This type of challenge is far more difficult than any other. It invites apathy and despair, pointlessness and hopelessness, which are far more subtle and seductive enemies than mere fatigue or pain. It felt unhealthy, like some type of repetitive and sick mental abuse. I had to quiet those very human portions of my mind which rejected to my yielding again and again with quiet submission to hill after hill.
More uphill or downhill?
It is slightly more uphill, given that you start roughly at sea level and Fairbanks is at an elevation of about three hundred feet. However, this gain is spread out over 500 miles so it's hard to notice. But that's in terms of distance; let's think about it in terms of time. I would often find myself struggling up hill at three miles an hour, and then descending around thirty. This means that I would spend ten times as much time going uphill as downhill. So in a sense, it is ten times as much uphill as down, but that’s awfully pessimistic so I tried not to let myself think it.
While it was sometimes cold, it was more often hot. Sweat ran down my chest and face. It streamed across my sunglasses leaving salty trails. Whenever I began to climb yet another hill, the mosquitoes found me and then greedily swarmed until I could crest the hill and bomb down the far side.
I rarely found it to be beautiful. This was perhaps largely due to the eternal orange haze which I eventually learned was from massive forest fires burning near Fairbanks. I wondered how much worse the smoke would get, the damage it was doing my lungs, and just how large the fires must be to cover the sky 500 miles to the north. I could often not see more than a half mile into the distance, leaving me isolated from my surroundings.

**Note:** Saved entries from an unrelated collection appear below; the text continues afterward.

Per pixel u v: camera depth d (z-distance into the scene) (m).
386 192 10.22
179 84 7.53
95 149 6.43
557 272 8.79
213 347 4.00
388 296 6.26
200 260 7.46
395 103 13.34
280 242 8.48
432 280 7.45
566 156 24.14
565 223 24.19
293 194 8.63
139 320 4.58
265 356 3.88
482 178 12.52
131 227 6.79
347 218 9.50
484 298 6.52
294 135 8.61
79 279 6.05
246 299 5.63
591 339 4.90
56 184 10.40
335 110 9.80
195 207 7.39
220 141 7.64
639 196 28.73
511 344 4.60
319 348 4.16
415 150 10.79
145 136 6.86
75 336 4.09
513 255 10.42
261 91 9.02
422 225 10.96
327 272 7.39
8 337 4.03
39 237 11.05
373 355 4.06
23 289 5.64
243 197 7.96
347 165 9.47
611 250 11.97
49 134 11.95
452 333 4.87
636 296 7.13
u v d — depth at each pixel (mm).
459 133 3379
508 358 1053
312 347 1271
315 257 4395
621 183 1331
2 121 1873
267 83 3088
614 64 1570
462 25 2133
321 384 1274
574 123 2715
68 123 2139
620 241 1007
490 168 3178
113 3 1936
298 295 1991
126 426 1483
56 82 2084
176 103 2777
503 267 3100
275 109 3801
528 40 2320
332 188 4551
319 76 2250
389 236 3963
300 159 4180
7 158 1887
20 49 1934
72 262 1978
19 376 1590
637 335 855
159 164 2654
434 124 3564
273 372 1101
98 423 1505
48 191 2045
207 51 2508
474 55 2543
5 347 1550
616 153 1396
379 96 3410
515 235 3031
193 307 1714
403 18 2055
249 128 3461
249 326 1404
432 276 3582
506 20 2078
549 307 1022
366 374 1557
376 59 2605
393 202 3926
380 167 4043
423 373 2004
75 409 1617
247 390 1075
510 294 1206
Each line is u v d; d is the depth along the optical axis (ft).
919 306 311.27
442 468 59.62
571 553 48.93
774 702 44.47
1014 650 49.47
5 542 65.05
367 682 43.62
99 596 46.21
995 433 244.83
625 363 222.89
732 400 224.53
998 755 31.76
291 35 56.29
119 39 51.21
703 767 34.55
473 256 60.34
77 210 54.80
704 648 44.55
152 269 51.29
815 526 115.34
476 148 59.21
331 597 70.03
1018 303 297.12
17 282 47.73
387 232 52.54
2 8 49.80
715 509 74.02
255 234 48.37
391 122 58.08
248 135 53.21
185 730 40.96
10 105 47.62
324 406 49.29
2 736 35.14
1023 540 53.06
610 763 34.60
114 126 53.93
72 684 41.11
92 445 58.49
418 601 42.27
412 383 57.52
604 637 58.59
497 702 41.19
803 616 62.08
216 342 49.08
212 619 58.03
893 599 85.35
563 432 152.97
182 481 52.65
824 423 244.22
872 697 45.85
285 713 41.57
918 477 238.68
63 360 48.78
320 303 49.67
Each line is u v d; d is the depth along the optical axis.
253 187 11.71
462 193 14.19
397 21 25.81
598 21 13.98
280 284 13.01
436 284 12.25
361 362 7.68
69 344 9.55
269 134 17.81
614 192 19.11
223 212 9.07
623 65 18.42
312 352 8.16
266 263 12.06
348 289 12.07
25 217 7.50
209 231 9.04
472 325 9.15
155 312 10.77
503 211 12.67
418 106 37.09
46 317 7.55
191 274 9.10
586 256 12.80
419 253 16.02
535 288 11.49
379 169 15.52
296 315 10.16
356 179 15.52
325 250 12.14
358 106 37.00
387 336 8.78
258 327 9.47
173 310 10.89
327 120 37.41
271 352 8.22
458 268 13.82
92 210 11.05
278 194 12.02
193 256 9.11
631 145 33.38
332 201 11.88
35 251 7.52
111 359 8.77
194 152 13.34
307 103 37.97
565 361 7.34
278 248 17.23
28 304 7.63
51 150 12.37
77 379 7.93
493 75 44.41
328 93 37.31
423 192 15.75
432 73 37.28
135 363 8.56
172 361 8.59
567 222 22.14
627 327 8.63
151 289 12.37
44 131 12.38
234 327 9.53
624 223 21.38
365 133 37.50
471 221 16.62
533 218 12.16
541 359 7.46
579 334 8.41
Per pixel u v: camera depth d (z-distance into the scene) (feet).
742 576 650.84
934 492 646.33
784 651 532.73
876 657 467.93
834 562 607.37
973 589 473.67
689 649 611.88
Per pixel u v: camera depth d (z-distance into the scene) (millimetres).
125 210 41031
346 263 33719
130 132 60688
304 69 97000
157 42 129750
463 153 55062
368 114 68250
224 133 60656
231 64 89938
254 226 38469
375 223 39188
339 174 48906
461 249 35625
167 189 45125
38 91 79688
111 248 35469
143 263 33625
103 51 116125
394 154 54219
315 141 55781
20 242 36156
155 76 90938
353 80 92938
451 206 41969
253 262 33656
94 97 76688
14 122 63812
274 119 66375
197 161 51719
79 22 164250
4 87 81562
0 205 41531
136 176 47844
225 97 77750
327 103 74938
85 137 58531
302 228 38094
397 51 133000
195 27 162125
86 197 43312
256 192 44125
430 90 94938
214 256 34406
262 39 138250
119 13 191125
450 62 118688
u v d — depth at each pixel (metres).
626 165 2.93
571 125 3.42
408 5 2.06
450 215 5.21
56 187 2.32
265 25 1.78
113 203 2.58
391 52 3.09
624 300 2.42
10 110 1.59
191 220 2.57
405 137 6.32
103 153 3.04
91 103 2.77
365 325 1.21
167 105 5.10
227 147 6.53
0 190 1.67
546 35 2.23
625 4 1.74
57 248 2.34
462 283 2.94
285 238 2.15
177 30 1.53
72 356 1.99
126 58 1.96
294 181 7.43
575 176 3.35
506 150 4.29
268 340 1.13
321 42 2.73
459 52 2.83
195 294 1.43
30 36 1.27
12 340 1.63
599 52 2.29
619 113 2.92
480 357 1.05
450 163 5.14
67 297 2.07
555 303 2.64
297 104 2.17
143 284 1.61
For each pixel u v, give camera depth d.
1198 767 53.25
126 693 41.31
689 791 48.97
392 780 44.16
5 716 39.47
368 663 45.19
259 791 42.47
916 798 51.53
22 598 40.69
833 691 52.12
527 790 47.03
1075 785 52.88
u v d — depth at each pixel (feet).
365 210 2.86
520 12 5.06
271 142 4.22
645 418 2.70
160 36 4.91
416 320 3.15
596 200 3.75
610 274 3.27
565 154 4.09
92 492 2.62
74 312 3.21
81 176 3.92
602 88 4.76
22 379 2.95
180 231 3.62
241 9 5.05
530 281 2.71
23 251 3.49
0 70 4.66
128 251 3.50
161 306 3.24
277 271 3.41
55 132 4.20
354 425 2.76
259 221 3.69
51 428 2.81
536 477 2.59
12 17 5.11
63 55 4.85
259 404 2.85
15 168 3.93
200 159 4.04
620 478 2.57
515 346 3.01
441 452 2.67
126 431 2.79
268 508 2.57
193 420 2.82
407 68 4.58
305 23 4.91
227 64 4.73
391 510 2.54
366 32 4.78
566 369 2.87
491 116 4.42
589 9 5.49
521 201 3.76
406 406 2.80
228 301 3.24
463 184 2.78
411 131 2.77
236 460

Riding like this is like making someone follow a trail, but only allowing them to look at their feet with no idea of where the trail is going.
The mountains had crumbled to become endless hills just before Coldfoot, hills that were covered in millions of the shriveled Spruce trees. At times, isolated in the smoke, it would have been easy to believe that I had somehow been caught in some type of twilight zone, some world between worlds that had wrapped itself in an eternal dead forest.
I rode over countless rivers and streams, some deep blue and clear, others green and opaque. I was constantly struck by how little wildlife there was. Often all that could be heard was the shrieking of a squirrel, the sharp repetitive chirping, loud and mechanical, like a stuck power drill.
The thought of quitting:
I only bring this up because it is a common enough question and I assume people would like to ask, 'Did you ever think about quitting?' The answer is yes, I was of course aware of the option, but it simply didn't tempt me. It sounded less appealing than continuing on.
I would motivate myself with thoughts like God forbid, that this, the greatest challenge of my life, is actually difficult or painful.’ Or I would remind myself that with a bit of patience and a little hard work I would get where I was going. If you could sit through that two hour accounting class then surely you can ride another two hours. It also seemed to help to imagine ways in which things could be worse, The wind could be stronger. At least the rain is light. The road could be muddier.
Before starting the trip, I thought that it might be boring biking all day, but I realized that I was simply working far too hard to get bored. In fact, I was working too hard to get lonely or excited, anything except tired. That’s another thought I had again and again, I am working so hard! I just can’t believe how hard I’m working! I found simple calculations to be difficult. Let’s see, I've gone 43 miles, and I want to do 65, so that means I have to go... 30...30 plus 2... No wait, 65 minus 43... Uhh so 43, 53, 63, ummm... 65...
The thoughts that filled my head over those nine days were similar to those that fill one’s head just before falling asleep. Images of friends’ and families’ faces flit through, laughing or saying something they often say. Songs learned in the third grade come from nowhere and get stuck on repeat. Random memories, like sliding down the hall in socks when I was a kid, or of catching a bullfrog, or playing videogames at a friend’s house flutter around and mix together. Lines from movies and TV shows come randomly and repeat and then go away. Questions with some metaphorical meaning occurred to me and would repeat over and over. Are you churning cream or just treading water? Are you churning cream or just treading water? Are you churning... or else, will my bar tape burnish or tarnish? Will my bar tape burnish or tarnish? Will my bar tape... I forced myself to count breaths as I climbed hills to try and quiet my mind. count to 300. You can count to three hundred, then you'll almost be at the top. Whenever I stopped for a moment, I was always surprised at how screaming loud my random thoughts had become, and how quiet it was without them.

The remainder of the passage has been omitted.